QUOTED PASSAGE |
--- START ---

Leveraging In-Context Learning and Retrieval-Augmented Generation for Automatic Question Generation in Educational Domains
Subhankar Maity, Aniket Deroy, Sudeshna Sarkar
TL;DR
This work targets contextually relevant automatic question generation in education by comparing In-Context Learning (ICL) and Retrieval-Augmented Generation (RAG) and introducing a Hybrid model that integrates both. It employs GPT-4 for ICL with few-shot prompts and BART with FAISS-based retrieval for RAG, evaluating on the EduProbe dataset derived from NCERT materials. Automated metrics favor ICL (especially with larger few-shot sets) and the Hybrid approach, while human evaluators bestow the highest scores on the Hybrid configuration for grammaticality, appropriateness, relevance, and complexity. The findings underscore the value of combining external retrieval with guided few-shot prompts to produce pedagogically richer, contextually aligned questions, with implications for scalable, curriculum-aware AQG systems.

--- END ---

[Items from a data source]

--- START ---

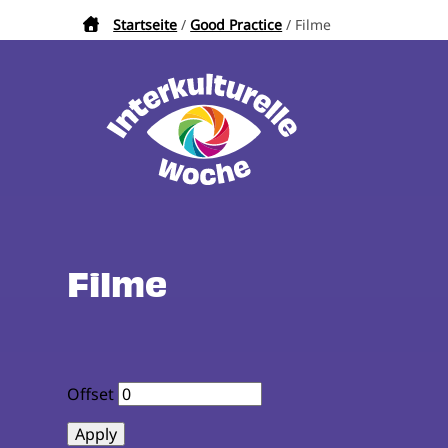
Direkt
Startseite
Good Practice
Filme
Pfadnavigation
zum
Inhalt
Filme
Offset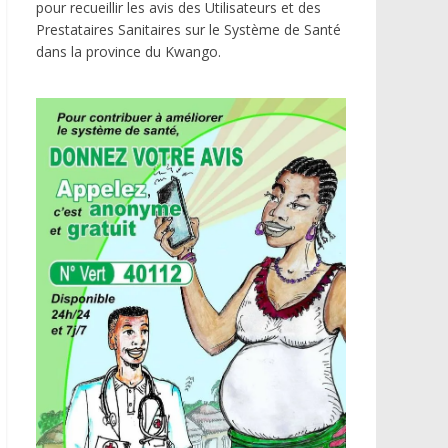
pour recueillir les avis des Utilisateurs et des
Prestataires Sanitaires sur le Système de Santé
dans la province du Kwango.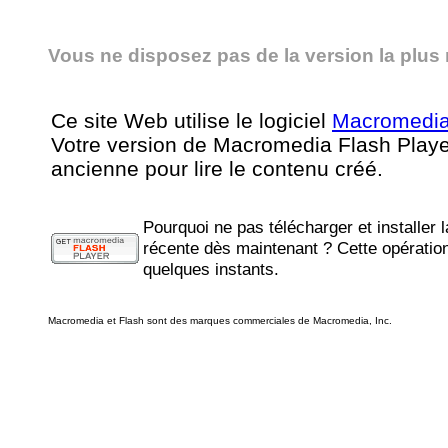
Vous ne disposez pas de la version la plus
Ce site Web utilise le logiciel
Macromedi
Votre version de Macromedia Flash Player
ancienne pour lire le contenu créé.
Pourquoi ne pas télécharger et installer l
récente dès maintenant ? Cette opératio
quelques instants.
Macromedia et Flash sont des marques commerciales de Macromedia, Inc.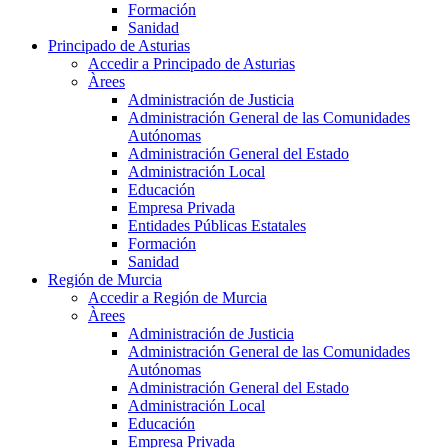
Formación
Sanidad
Principado de Asturias
Accedir a Principado de Asturias
Àrees
Administración de Justicia
Administración General de las Comunidades
Autónomas
Administración General del Estado
Administración Local
Educación
Empresa Privada
Entidades Públicas Estatales
Formación
Sanidad
Región de Murcia
Accedir a Región de Murcia
Àrees
Administración de Justicia
Administración General de las Comunidades
Autónomas
Administración General del Estado
Administración Local
Educación
Empresa Privada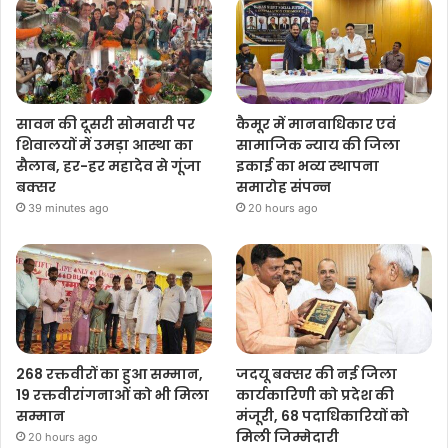
सावन की दूसरी सोमवारी पर
कैमूर में मानवाधिकार एवं
शिवालयों में उमड़ा आस्था का
सामाजिक न्याय की जिला
सैलाब, हर-हर महादेव से गूंजा
इकाई का भव्य स्थापना
बक्सर
समारोह संपन्न
39 minutes ago
20 hours ago
268 रक्तवीरों का हुआ सम्मान,
जदयू बक्सर की नई जिला
19 रक्तवीरांगनाओं को भी मिला
कार्यकारिणी को प्रदेश की
सम्मान
मंजूरी, 68 पदाधिकारियों को
मिली जिम्मेदारी
20 hours ago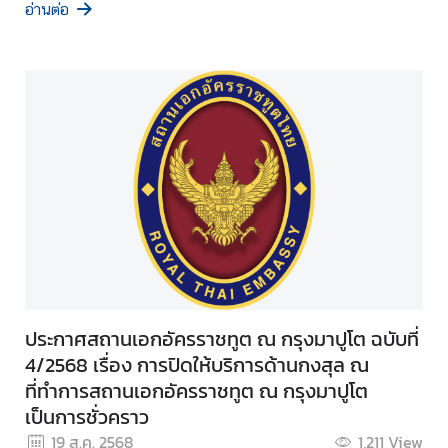
อ่านต่อ
ประกาศสถานเอกอัครราชทูต ณ กรุงมาปูโต ฉบับที่
4/2568 เรื่อง การปิดให้บริการด้านกงสุล ณ
ที่ทำการสถานเอกอัครราชทูต ณ กรุงมาปูโต
เป็นการชั่วคราว
19 ส.ค. 2568
1,211
View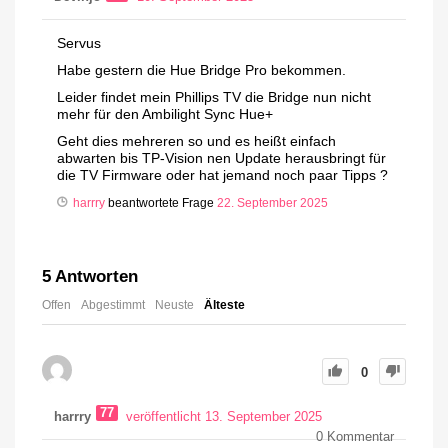
Servus
Habe gestern die Hue Bridge Pro bekommen.
Leider findet mein Phillips TV die Bridge nun nicht
mehr für den Ambilight Sync Hue+
Geht dies mehreren so und es heißt einfach
abwarten bis TP-Vision nen Update herausbringt für
die TV Firmware oder hat jemand noch paar Tipps ?
harrry
beantwortete Frage
22. September 2025
5
Antworten
Offen
Abgestimmt
Neuste
Älteste
0
77
harrry
veröffentlicht 13. September 2025
0
Kommentar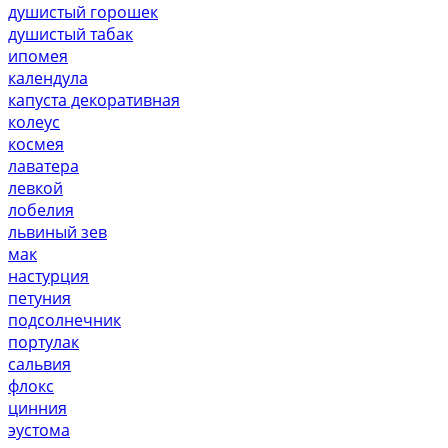
душистый горошек
душистый табак
ипомея
календула
капуста декоративная
колеус
космея
лаватера
левкой
лобелия
львиный зев
мак
настурция
петуния
подсолнечник
портулак
сальвия
флокс
цинния
эустома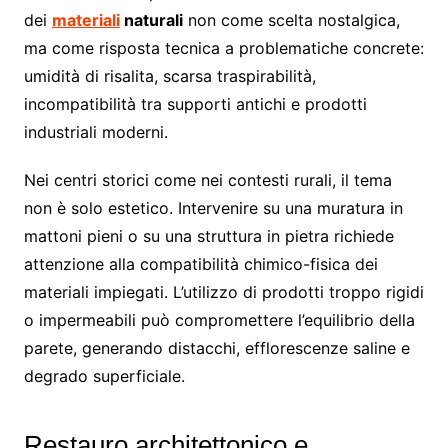
dei
materiali
naturali
non come scelta nostalgica,
ma come risposta tecnica a problematiche concrete:
umidità di risalita, scarsa traspirabilità,
incompatibilità tra supporti antichi e prodotti
industriali moderni.
Nei centri storici come nei contesti rurali, il tema
non è solo estetico. Intervenire su una muratura in
mattoni pieni o su una struttura in pietra richiede
attenzione alla compatibilità chimico-fisica dei
materiali impiegati. L’utilizzo di prodotti troppo rigidi
o impermeabili può compromettere l’equilibrio della
parete, generando distacchi, efflorescenze saline e
degrado superficiale.
Restauro architettonico e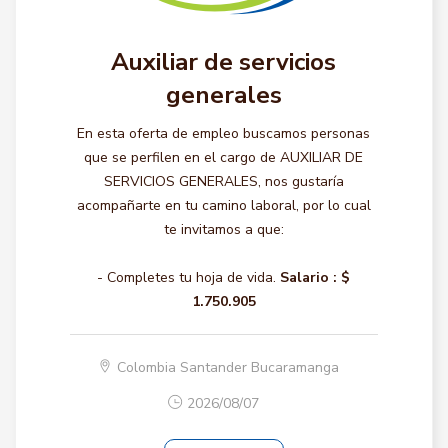
Auxiliar de servicios
generales
En esta oferta de empleo buscamos personas
que se perfilen en el cargo de AUXILIAR DE
SERVICIOS GENERALES, nos gustaría
acompañarte en tu camino laboral, por lo cual
te invitamos a que:
- Completes tu hoja de vida.
Salario :
$
1.750.905
Colombia Santander Bucaramanga
2026/08/07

--- END ---

EXERCISE REQUIREMENTS |
• 1. Based on the question-generation summary, does each statement agree with it? Answer yes or no for (a), (b) and (c), and quote the deciding words. (a) The RAG approach pairs GPT-4 with FAISS-based retrieval. (b) Human evaluators gave their highest scores to the Hybrid configuration. (c) The EduProbe dataset comes from NCERT materials.
• 2. Recast the paragraph of the question-generation summary that begins "This work targets" as a short bulleted list that keeps its main facts.
• 3. Continue the question-generation summary, starting after its final sentence.

ANSWER SET |
• 1.
(a) No: "It employs GPT-4 for ICL with few-shot prompts and BART with FAISS-based retrieval for RAG"
(b) Yes: "human evaluators bestow the highest scores on the Hybrid configuration"
(c) Yes: "the EduProbe dataset derived from NCERT materials"

• 2.
- Goal: contextually relevant automatic question generation (AQG) in education.
- It compares In-Context Learning (ICL) with Retrieval-Augmented Generation (RAG) and introduces a Hybrid model that combines them.
- ICL uses GPT-4 with few-shot prompts. RAG uses BART with FAISS-based retrieval.
- Evaluation uses the EduProbe dataset, which is drawn from NCERT materials.
- Automated metrics favor ICL, especially with larger few-shot sets, and the Hybrid approach.
- Human evaluators rate the Hybrid model highest for grammaticality, appropriateness, relevance, and complexity.
- Combining retrieval with guided few-shot prompts yields richer, better-aligned questions, which has implications for scalable, curriculum-aware AQG systems.

• 3.
Abstract
Question generation in education is a time-consuming and cognitively demanding task, as it requires creating questions that are both contextually relevant and pedagogically sound. Current automated question generation methods often generate questions that are out of context. In this work, we explore advanced techniques for automated question generation in educational contexts, focusing on In-Context Learning (ICL), Retrieval-Augmented Generation (RAG), and a novel Hybrid Model that merges both methods. We implement GPT-4 for ICL using few-shot examples and BART with a retrieval module for RAG. The Hybrid Model combines RAG and ICL to address these issues and improve question quality. Evaluation is conducted using automated metrics, followed by human evaluation metrics. Our results show that both the ICL approach and the Hybrid Model consistently outperform other methods, including baseline models, by generating more contextually accurate and relevant questions.